Off the east coast of India, lies a cluster of 102 low-lying islands in the Bay of Bengal, famous for its unique mangrove forests. The Sundarbans delta, spread across India and Bangladesh, is the largest mangrove ecosystem in the world but is now losing its land resources to the rising sea level and resulting coastline erosion. Studies suggest that climate change is leading to increased salinity and higher tidal surges, permanent submergence of land mass and increased vulnerability of communities and biodiversity. Recent research based on satellite imagery has revealed that the sea level is rising in Sundarbans at an average rate of 3.14 mm a year. A rise of upto one metre is expected to inundate about 1000 sq km of the delta.

The Regional Programme has selected Mousuni island, in India, out of the 48 inhabited islands, as a pilot site to observe and study these impacts and to introduce adaptation strategies in the villages of this island to combat the effects of climate change. Mousuni is a small island, covering about 24 sq km, with a population of 20,000. There are sand beaches on the western and southern sides; the rest of the shore is mud. Shore erosion is a normal phenomenon in an active delta but takes place very gradually.

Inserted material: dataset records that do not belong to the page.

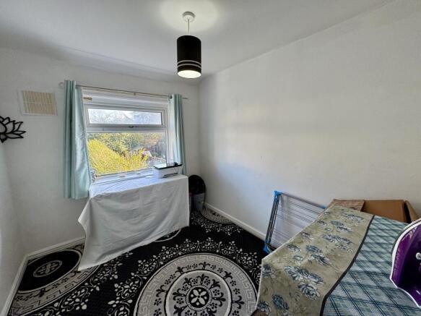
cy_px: 158
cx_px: 210
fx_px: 170
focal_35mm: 14
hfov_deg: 102.1
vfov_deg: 85.7
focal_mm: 2.22
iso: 80
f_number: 2.2
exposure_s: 1/99
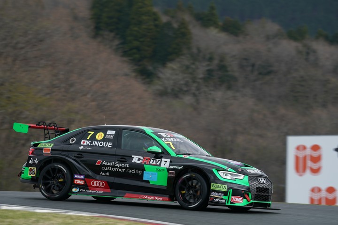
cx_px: 169
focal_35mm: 359
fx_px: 3370
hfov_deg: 5.7
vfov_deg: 3.8
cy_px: 112
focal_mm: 359
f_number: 10
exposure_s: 1/250
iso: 400
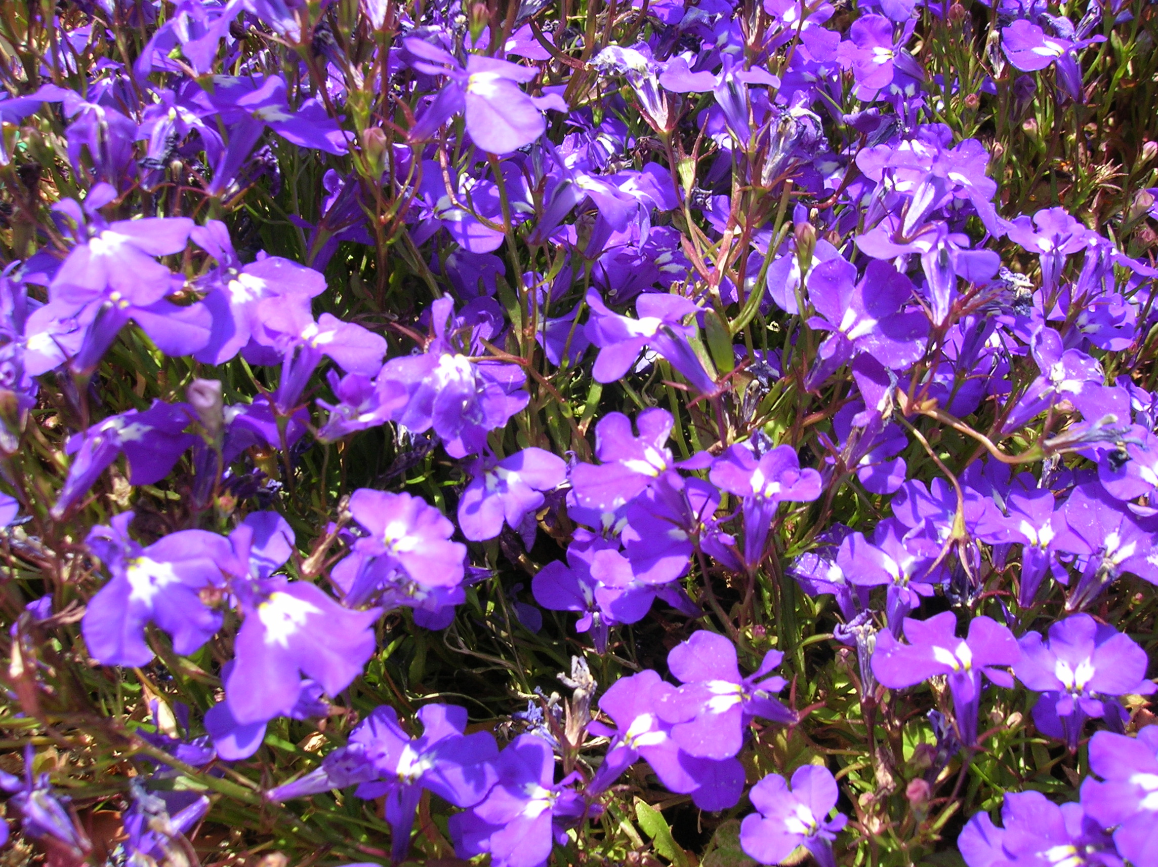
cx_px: 579
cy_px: 434
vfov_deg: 41.7
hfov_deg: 54.0
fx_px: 1136
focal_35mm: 34
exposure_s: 1/178
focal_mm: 5.7
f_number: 4.9
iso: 50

However, in the recent years this island has been facing acute problem of accelerated coastline erosion as well as periodic flooding of homestead and productive agricultural lands. This is having a major impact on livelihoods as rice cultivation is the main activity on the island. Climate change is forcing the inhabitants of the island to change crops or shift to later months. Moreover, the cultivation of some crops have been seriously hampered as there is a marked shift in paddy planting season, which has been pushed by two months over the last 30 years, squeezing out whatever little scope there was for a third crop.